Painful Realities of a Data Breach
Phoenix, AZ (AZ CPA) September 2015 – What would be the best time of the year to call all your clients and tell them that their personal information has been compromised as a result of lax security procedures in your office? How do you think your clients would react to your firm being subject to an exhaustive investigation by the Arizona attorney general, the Internal Revenue Service, the IRS criminal investigation unit and the Federal Trade Commission? This is just the beginning of what you can to look forward to if you compromise your clients’ personally identifiable information.
The recent IRS data breach was successful largely because the thieves had substantial information on the victims prior to beginning the attack. As larger organizations continue to tighten security protocols, identity thieves will undoubtedly be looking for low hanging fruit. Even the smallest CPA firms hold sensitive information for hundreds of entities.
A.R.S. § 44-7501 addresses an Arizona CPA’s responsibilities in the case of a data breach. Although this statute is relatively lenient compared to some states, it defers authority to the Gramm-Leach-Bliley Act (P.L. 106-102; 113 Stat. 1338; 15 United States Code sections 6801 through 6809) where it applies. The statute suggests that an Arizona CPA would be subject to federal oversight in most data breach cases.
Each violation of the Gramm-Leach-Bliley Act carries a potential civil liability of $100,000 for the entity, $10,000 for each of the officers and directors and subjects the CPA to penalties imposed under U.S.C. Title 18. Among other things, Title 18 holds the CPA responsible for actual damages. Violations can also carry a jail term up to five years for the responsible parties.
It is unlikely anyone will view a CPA firm as a victim when a breach occurs. A client discloses personally identifiable information to a CPA because they believe that appropriate measures have been implemented to protect the information. This is a reasonable assumption. Section 6801(b) of the Gramm-Leach-Bliley Act requires CPAs to establish appropriate procedures and grants authority to a myriad of federal agencies to enforce compliance.
Unless the CPA is placing insurance or securities products they will most likely be subject to the rules promulgated by the Federal Trade Commission. The Commission, at minimum, requires that a firm establish a written security plan. The plan has to designate responsible employees, identify and assess risks, design a safeguard’s program, select appropriate service providers and evaluate the program and explain adjustments.
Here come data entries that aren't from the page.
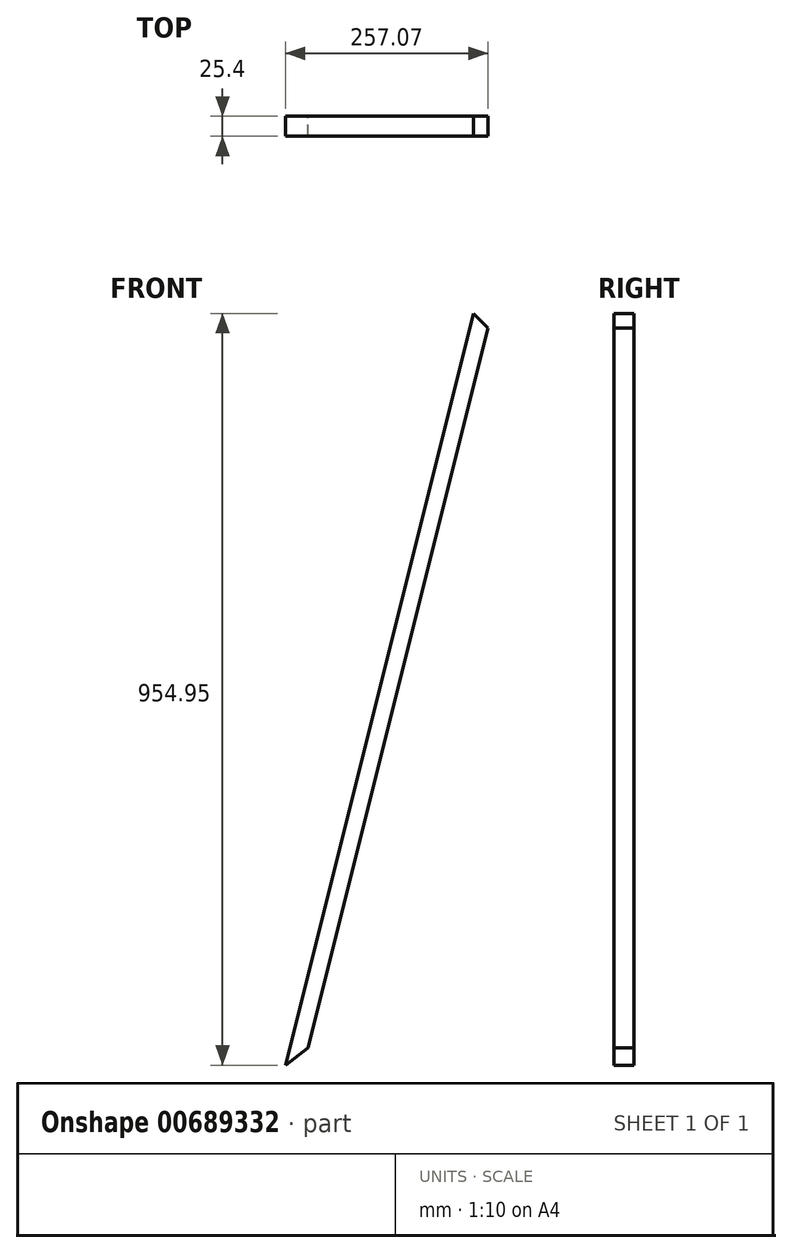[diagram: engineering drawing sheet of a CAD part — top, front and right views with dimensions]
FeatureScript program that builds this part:
annotation { "Feature Type Name" : "Feature", "Feature Type Description" : "" }
export const myFeature = defineFeature(function(context is Context, id is Id, definition is map)
    precondition{}
    {
        {
            var Q0;
            Q0=qCreatedBy(makeId("Front.planeOp"),FACE);
            var sketch = newSketch(context, id + "F0", { "sketchPlane" : qUnion([Q0])});
            skLineSegment(sketch, "E0", {"start": v(228.6, -42.72) * mm, "end": v(0, 871.68) * mm});
            skLineSegment(sketch, "E1", {"start": v(0, 871.68) * mm, "end": v(-228.6, -42.72) * mm});
            skLineSegment(sketch, "E2", {"start": v(-228.6, -42.72) * mm, "end": v(228.6, -42.72) * mm});
            skLineSegment(sketch, "E3.0", {"start": v(257.07, -64.94) * mm, "end": v(18.33, 890.01) * mm});
            skLineSegment(sketch, "E4.0", {"start": v(-18.33, 890.01) * mm, "end": v(-257.07, -64.94) * mm});
            skLineSegment(sketch, "E5.0", {"start": v(-257.07, -64.94) * mm, "end": v(257.07, -64.94) * mm});
            skLineSegment(sketch, "E6", {"start": v(0, 871.68) * mm, "end": v(18.33, 890.01) * mm});
            skLineSegment(sketch, "E7", {"start": v(-18.33, 890.01) * mm, "end": v(0, 871.68) * mm});
            skLineSegment(sketch, "E8", {"start": v(-228.6, -42.72) * mm, "end": v(-257.07, -64.94) * mm});
            skLineSegment(sketch, "E9", {"start": v(228.6, -42.72) * mm, "end": v(257.07, -64.94) * mm});
            skLineSegment(sketch, "E10", {"start": v(0, 871.68) * mm, "end": v(0, -42.72) * mm});
            skSolve(sketch);
        }
        {
            var Q0;
            Q0=makeQuery(id+"F0.imprint","IMPRINT",FACE,{"disambiguationData":[TD([[makeQuery(id+"F0.imprint","IMPRINT",EDGE,{"derivedFrom":sQuery(id+"F0.wireOp",EDGE,"E1")}),-1.0]])]});
            extrude(context, id + "F1", {"entities" : qUnion([Q0]), "depth" : 25.4 * mm, "offsetDistance" : 25.4 * mm});
        }
    });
Any firm without a written security plan is already in violation of federal law.
Past enforcement concerns, a firm is liable for costs associated with a data breach. This includes both direct and indirect costs. Cyber liability insurance can provide coverage for network extortion, business interruption, loss or damage to a network and e-theft. The coverage may even extend to third-party service providers in the form of media liability, privacy liability and network security liability. Reputational damage is not, however, an insurable interest. Once clients have lost confidence in a firm’s business practices all recommendations become suspect. Time spent restoring confidence and lost revenue opportunities represent the most significant drains on a firm’s profitability.
Proactive management of the data security program is the most effective way to reduce the damage a breach can inflict on a firm. The program’s effectiveness rests on three pillars; technology, processes and people. Technology selection is probably best addressed by professionals dedicated to that field, but personnel at all levels must participate in operationalizing security protocols. This necessitates the same diligence employed in the execution of all professional responsibilities.
A firm manager may never become a security expert, but they must become an expert is vetting the personnel they hire. The IT field is as vast as the accounting profession. There are many different areas of specialization. A database administrator may not have the required expertise to secure a network from attack. A security specialist may not be able to identify the location of the firm’s most sensitive data.
Larger firms may be able to support dedicated IT staff, but any employee can become the source of a data breach. A partner or manager who discounts the importance of data security sets a tone that can permeate throughout an organization. Smaller firms and sole practitioners are subject to the same standards as their larger peers. There is no de minimis exclusion available in Gramm-Leach-Bliley.
Unless specialized training is obtained it is unlikely a CPA will be able to competently assess data breach risks and reduce those risks to an acceptable level. Technology can alleviate some of the load, but only if the practitioner knows what is available and makes intelligent selections. Secure procedures are rarely, if ever, user friendly. Implementing new security protocols will impair productivity. Staff and clients will tend to circumvent overly burdensome procedures.
Even after implementing reasonable precautions a practitioner needs to be prepared for the worst. The firm should have procedures in place to identify and manage a data breach. Gramm-Leach-Bliley does specify some disclosure requirements, but the manner in which that is done is left to the firm’s discretion. The practitioner is well-advised to put some forethought into how a client discussion might go in the worse case scenario prior to the actual occurrence.
While technological improvements have dramatically increased productivity in the profession, it has also changed the nature of how practitioners structure their internal controls. In order to meet this challenge a firm manager needs to be willing and able to step outside their comfort zone. Failing to dedicate appropriate attention to these issues could be a career decision.